Hi everyone! I hope you are enjoying your winter break back at home. For those of you participating in the Winter Reading Challenge, be sure to keep track of your progress on the Bibliopolis website!

I’ve been taking a class on the Defense of the Resurrection this past quarter at Biola University with Professor Sean McDowell, and in the next three posts, I wanted to share some of the things I’ve been learning through the course and the assigned reading: “The Resurrection of the Son of God,” by NT Wright.

In Wright’s book, before getting into the evidence for the resurrection of Jesus, Wright begins by considering the objections of some scholars who claim that historical study of the resurrection cannot be undertaken in the first place.

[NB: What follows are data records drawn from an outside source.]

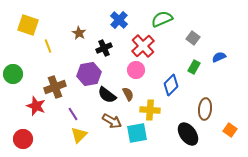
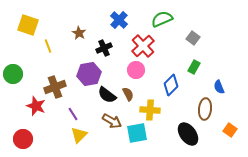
blue semicircle: moved 30 px down; rotated 88 degrees counterclockwise
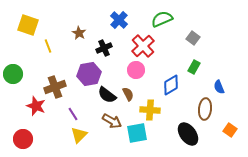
blue diamond: rotated 15 degrees clockwise
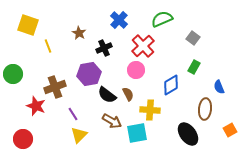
orange square: rotated 24 degrees clockwise
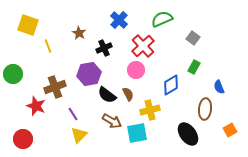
yellow cross: rotated 18 degrees counterclockwise
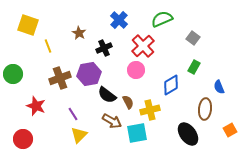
brown cross: moved 5 px right, 9 px up
brown semicircle: moved 8 px down
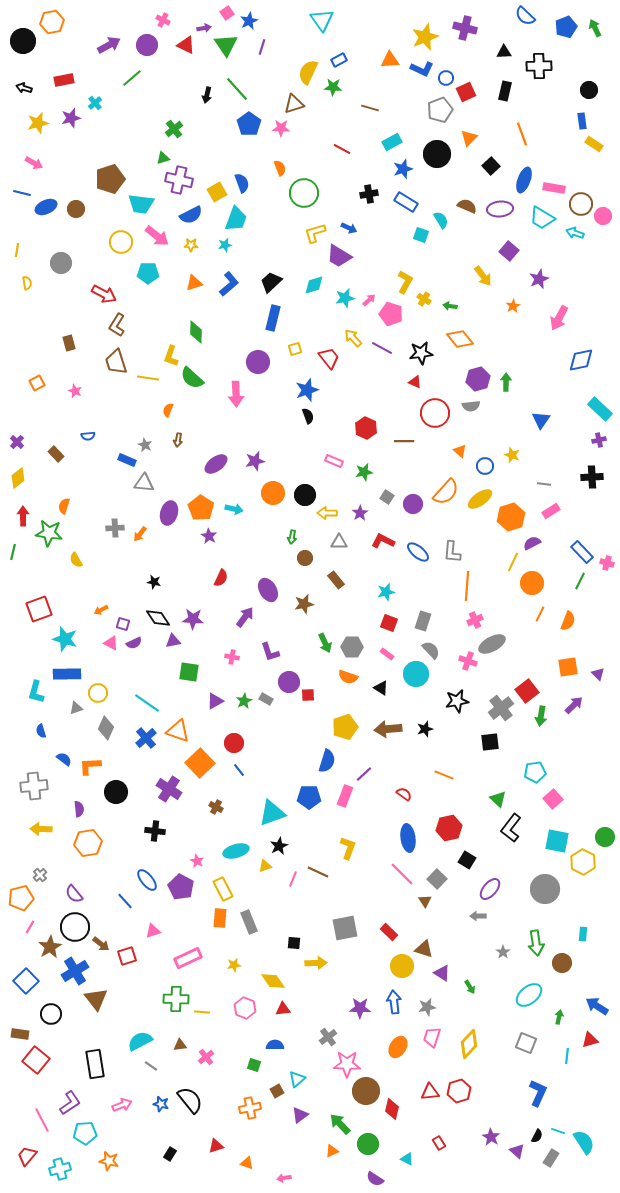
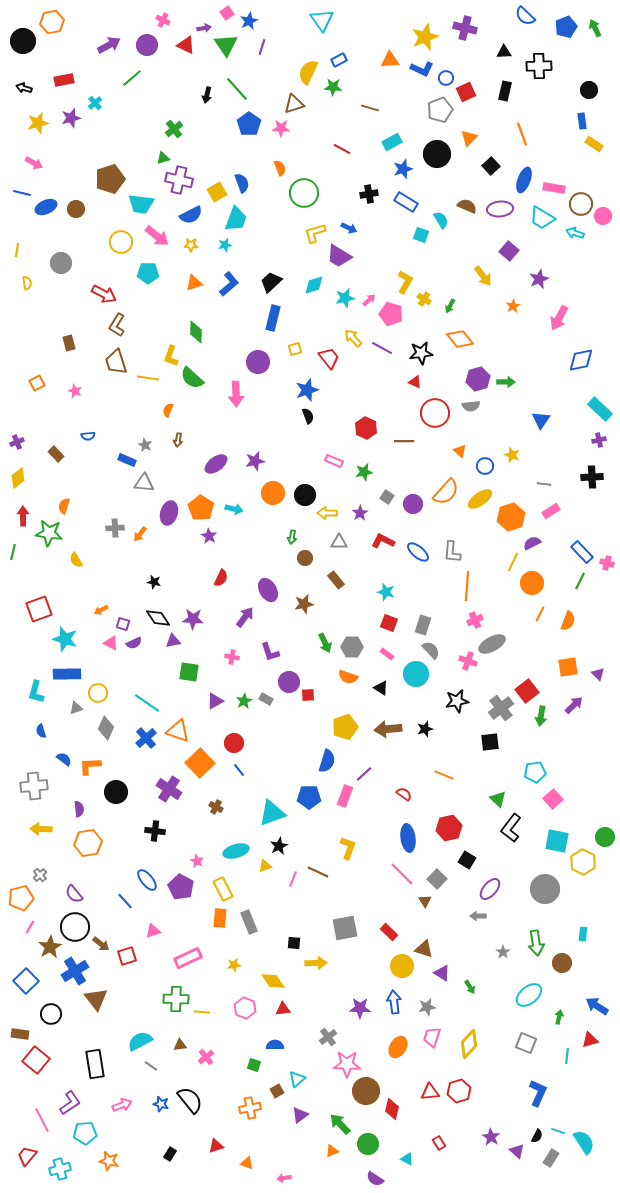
green arrow at (450, 306): rotated 72 degrees counterclockwise
green arrow at (506, 382): rotated 90 degrees clockwise
purple cross at (17, 442): rotated 24 degrees clockwise
cyan star at (386, 592): rotated 30 degrees clockwise
gray rectangle at (423, 621): moved 4 px down
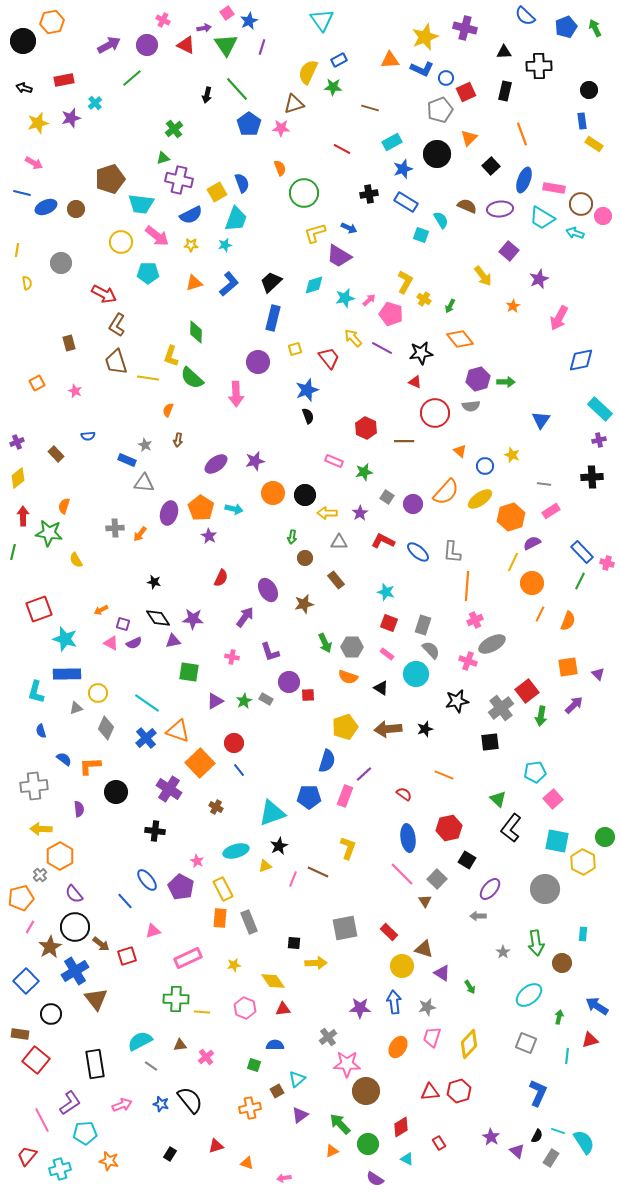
orange hexagon at (88, 843): moved 28 px left, 13 px down; rotated 20 degrees counterclockwise
red diamond at (392, 1109): moved 9 px right, 18 px down; rotated 45 degrees clockwise
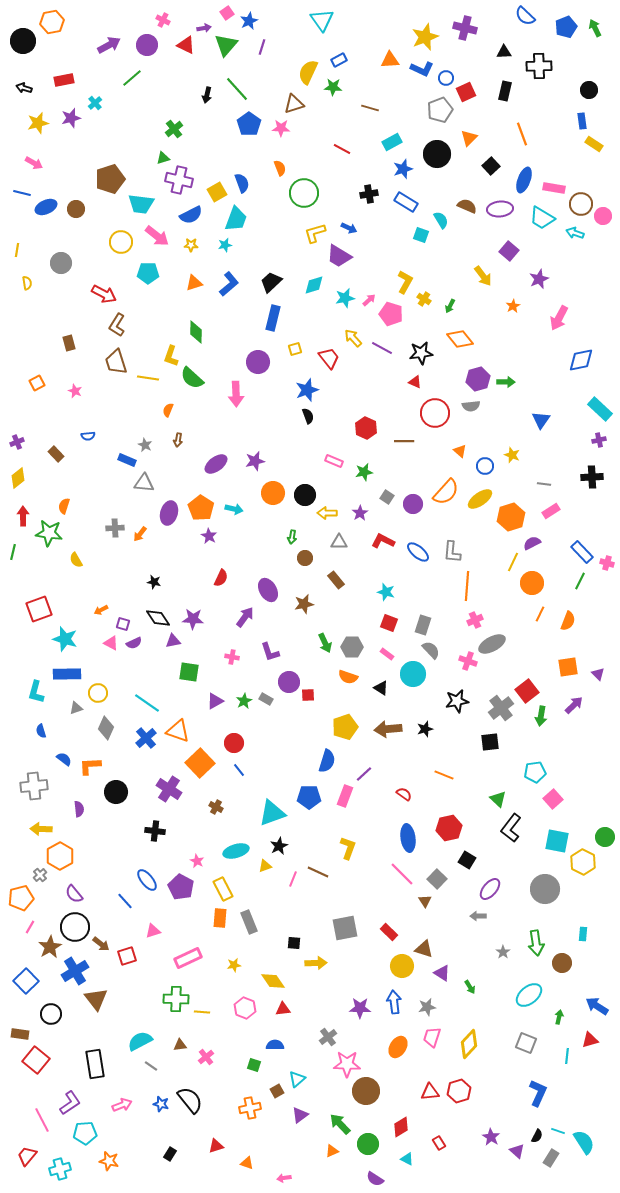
green triangle at (226, 45): rotated 15 degrees clockwise
cyan circle at (416, 674): moved 3 px left
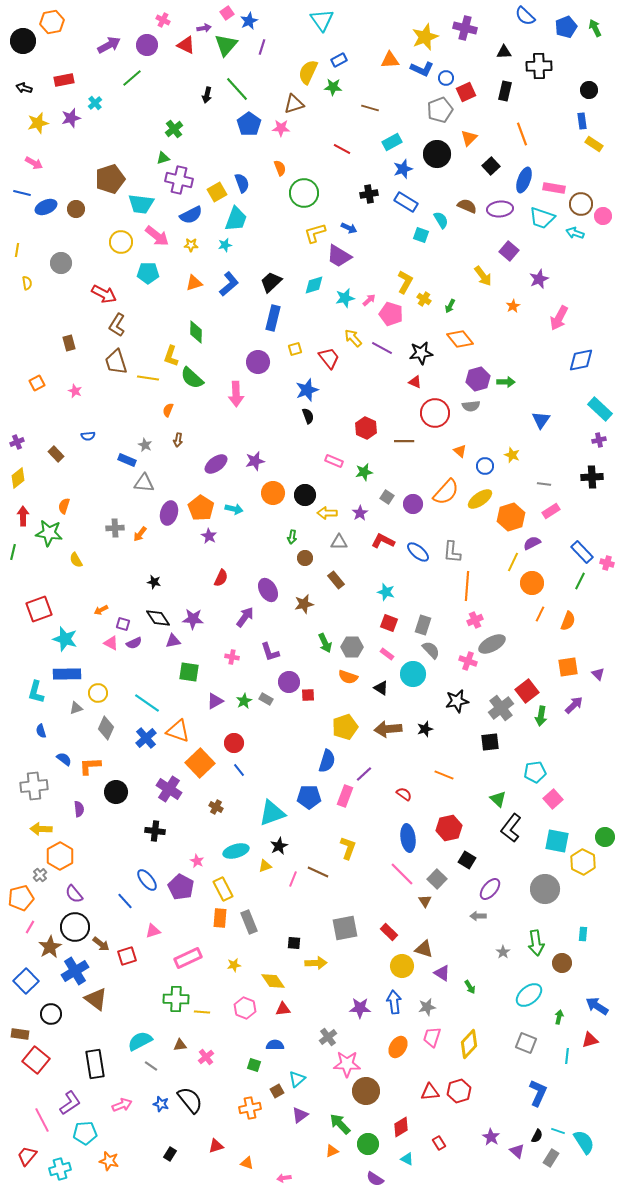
cyan trapezoid at (542, 218): rotated 12 degrees counterclockwise
brown triangle at (96, 999): rotated 15 degrees counterclockwise
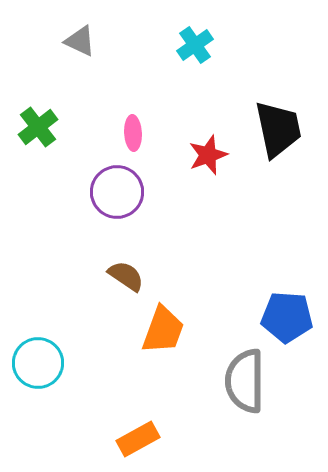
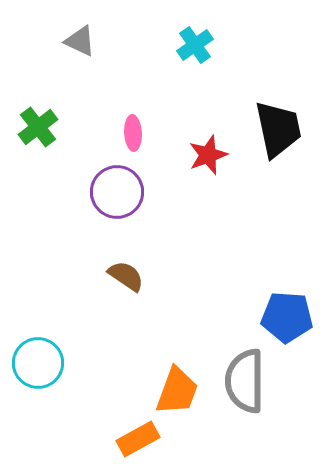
orange trapezoid: moved 14 px right, 61 px down
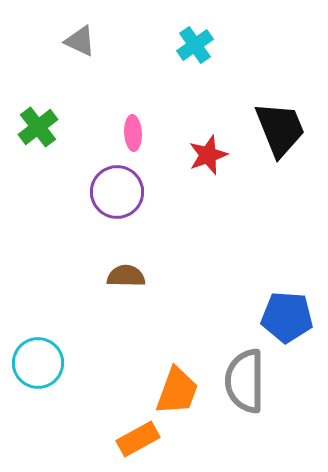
black trapezoid: moved 2 px right; rotated 10 degrees counterclockwise
brown semicircle: rotated 33 degrees counterclockwise
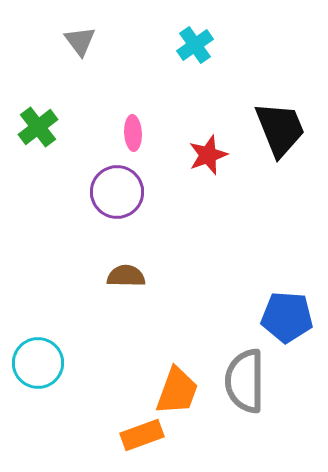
gray triangle: rotated 28 degrees clockwise
orange rectangle: moved 4 px right, 4 px up; rotated 9 degrees clockwise
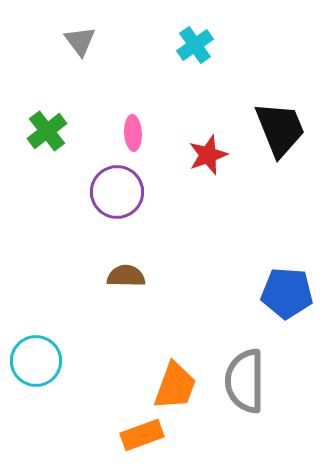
green cross: moved 9 px right, 4 px down
blue pentagon: moved 24 px up
cyan circle: moved 2 px left, 2 px up
orange trapezoid: moved 2 px left, 5 px up
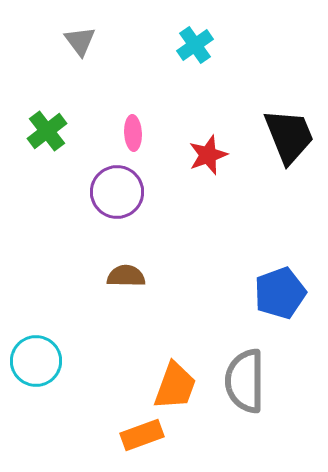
black trapezoid: moved 9 px right, 7 px down
blue pentagon: moved 7 px left; rotated 24 degrees counterclockwise
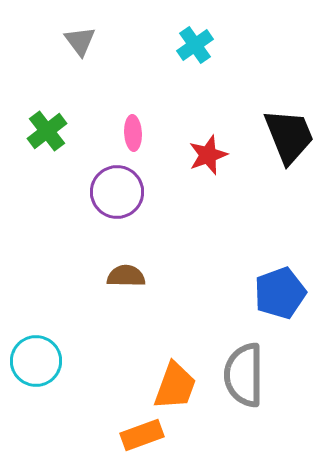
gray semicircle: moved 1 px left, 6 px up
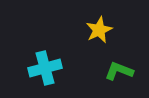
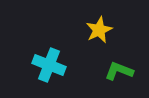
cyan cross: moved 4 px right, 3 px up; rotated 36 degrees clockwise
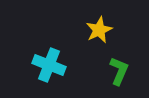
green L-shape: rotated 92 degrees clockwise
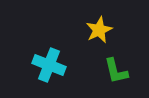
green L-shape: moved 3 px left; rotated 144 degrees clockwise
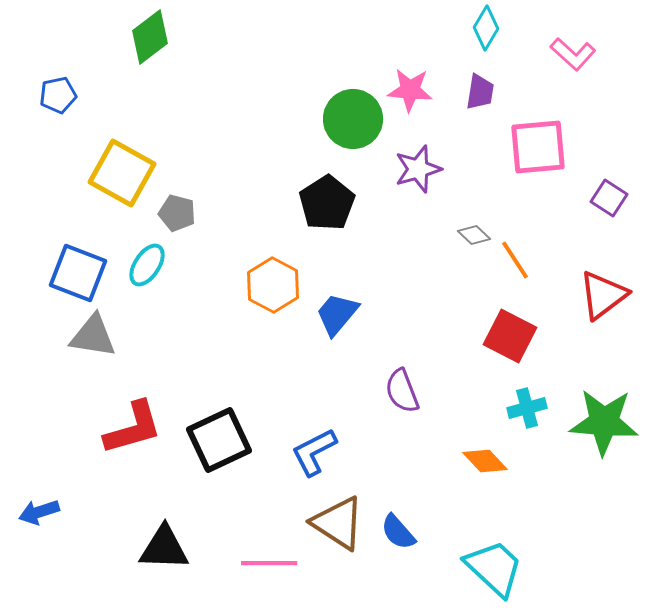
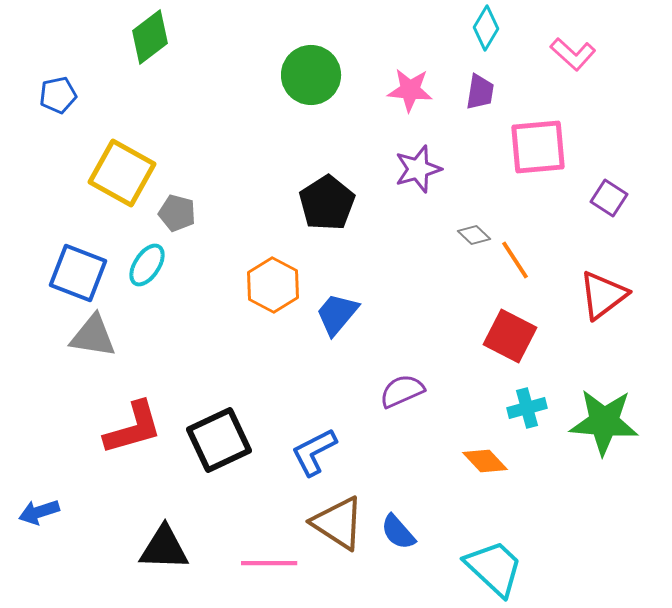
green circle: moved 42 px left, 44 px up
purple semicircle: rotated 87 degrees clockwise
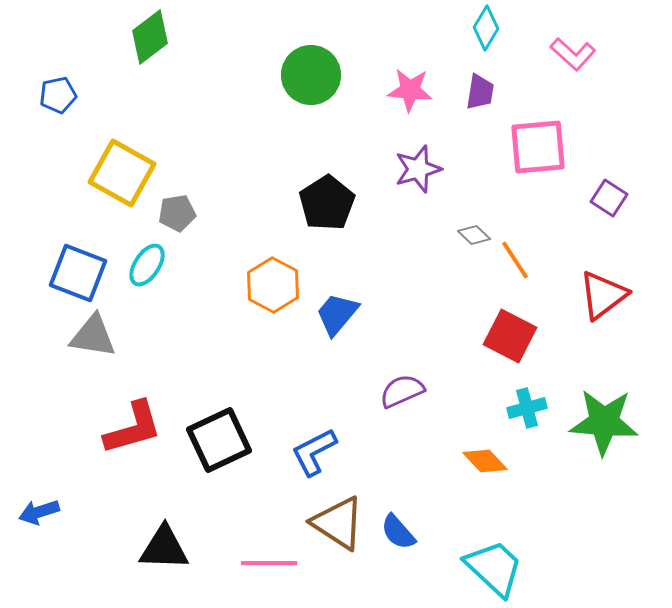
gray pentagon: rotated 24 degrees counterclockwise
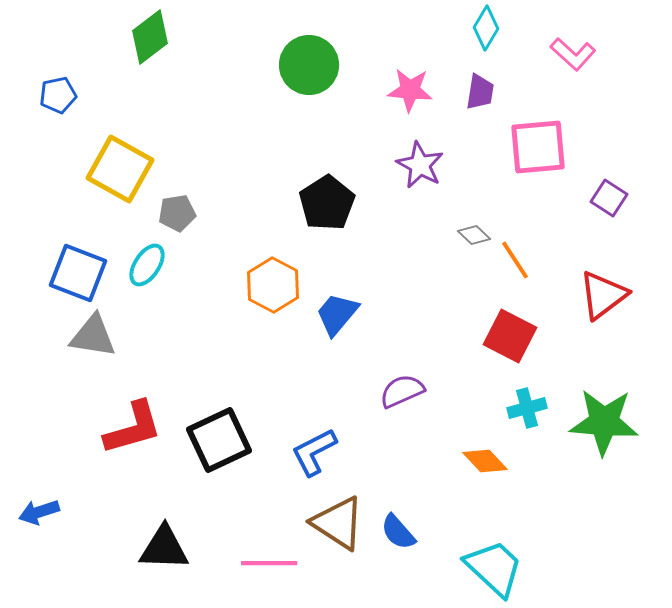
green circle: moved 2 px left, 10 px up
purple star: moved 2 px right, 4 px up; rotated 27 degrees counterclockwise
yellow square: moved 2 px left, 4 px up
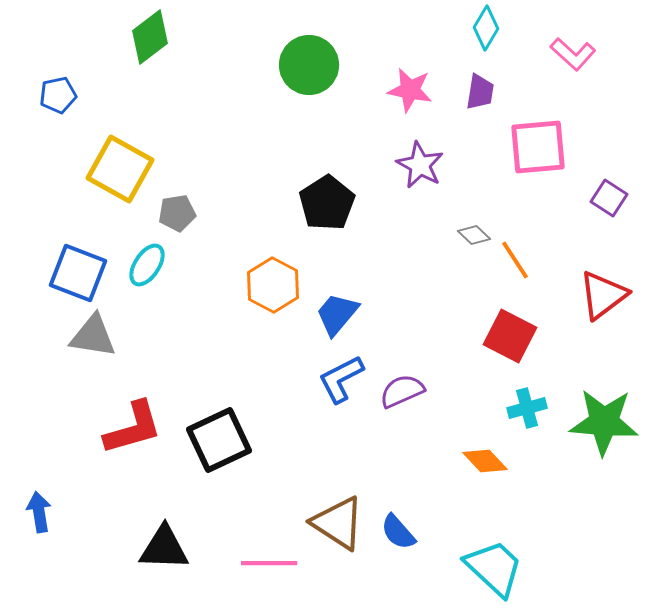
pink star: rotated 6 degrees clockwise
blue L-shape: moved 27 px right, 73 px up
blue arrow: rotated 99 degrees clockwise
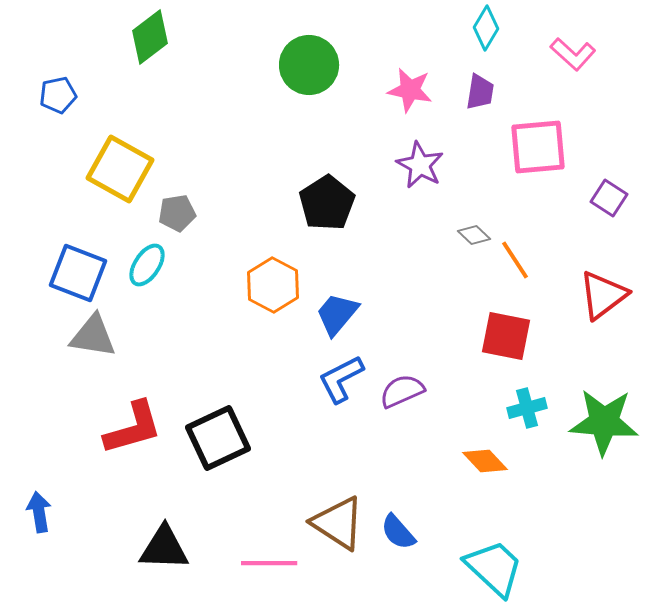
red square: moved 4 px left; rotated 16 degrees counterclockwise
black square: moved 1 px left, 2 px up
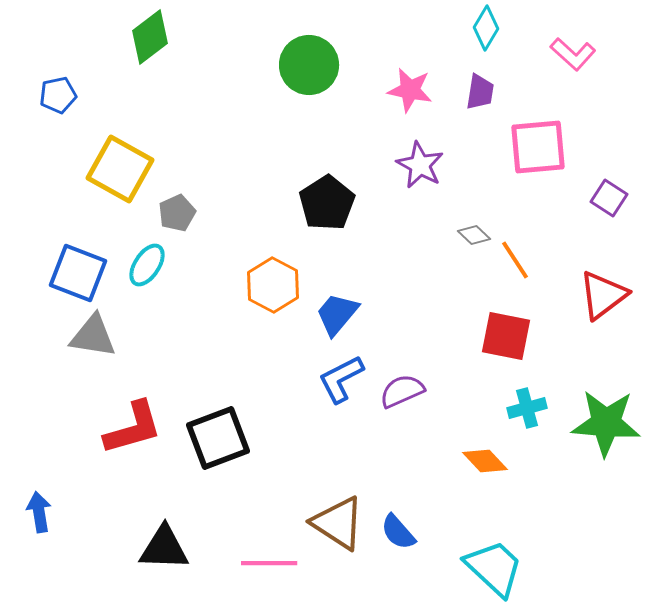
gray pentagon: rotated 15 degrees counterclockwise
green star: moved 2 px right, 1 px down
black square: rotated 4 degrees clockwise
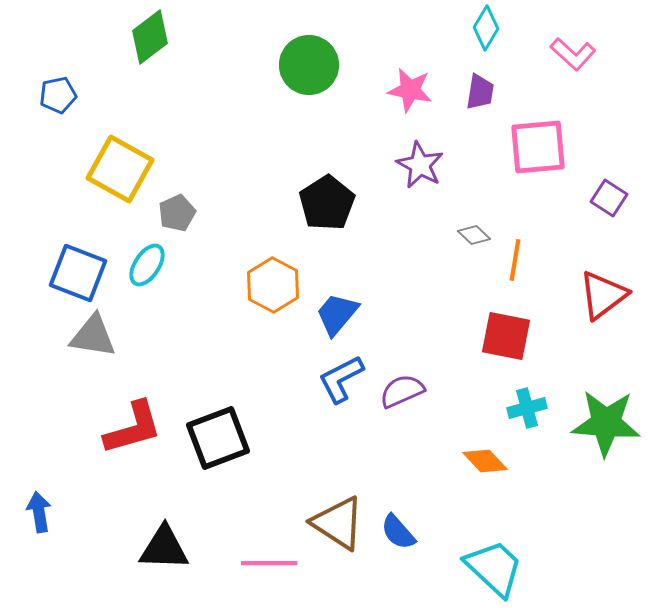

These scholars aim at putting a stop to the historical investigation of the resurrection of Jesus before it can even begin, suggesting that it is not possible to speak of the resurrection of Jesus as an event within history.

The first objection, associated with Willi Marxsen, begins by denying that we have any access, as historians, to the resurrection itself. He argues that because we do not have any written sources that describe the actual awakening of Jesus, the removal of his grave-clothes, and the exit of Jesus from the tomb, we should not call the resurrection “historical.” Because nobody, as far as we know, wrote about the actual transition of Jesus from death to life, Marxsen deduces that nothing can be proved about the resurrection of Jesus and nothing can be said by modern historians about the resurrection of Jesus.

This seems to me to be too stringent and too positivist of a standard to impose on historians, to require direct access to a past event in order to say anything historically about it. If anything, it would appear to allow historians to say very little about anything in the past. Wright points out that the work of a historian actually requires him to conclude, “even if only to avoid total silence, that certain events took place to which we have no direct access but which are the necessary postulates of that to which we do have access.” In other words, historians can and often do conclude that an event to which they have no direct access took place by inferring that event from other events to which they do have direct access.

Wright points out that even scientists are not held to the positivist standard that Marxsen is suggesting. Take, for example, the recent discovery of the Higgs boson. For fifty years, scientists had posited the existence of the Higgs boson as an elementary particle in particle physics. Though it was not directly observed until 2012, physicists using the Standard Model of particle physics had long inferred its existence, because there was a theoretical need for that particle within the Standard Model given the properties and behaviors of the other particles that had already been directly observed.

In the case of the resurrection of Jesus, even though we do not have reliable written reports of Jesus regaining consciousness, removing his grave-clothes, and stepping out of the tomb, we do have reliable written reports regarding Jesus’ death on the cross, the empty tomb, the faith and changed lives of the disciples of Jesus, the rise of the early church, and other events that, as a whole, allow us to conclude as historians the resurrection of Jesus.

When historical events to which we do have direct access offer a strong case for the occurrence of an event to which we do not have direct access, as is the case in the resurrection of Jesus, it seems reasonable, despite Marxsen’s objection, for a historian to conclude that the event occurred.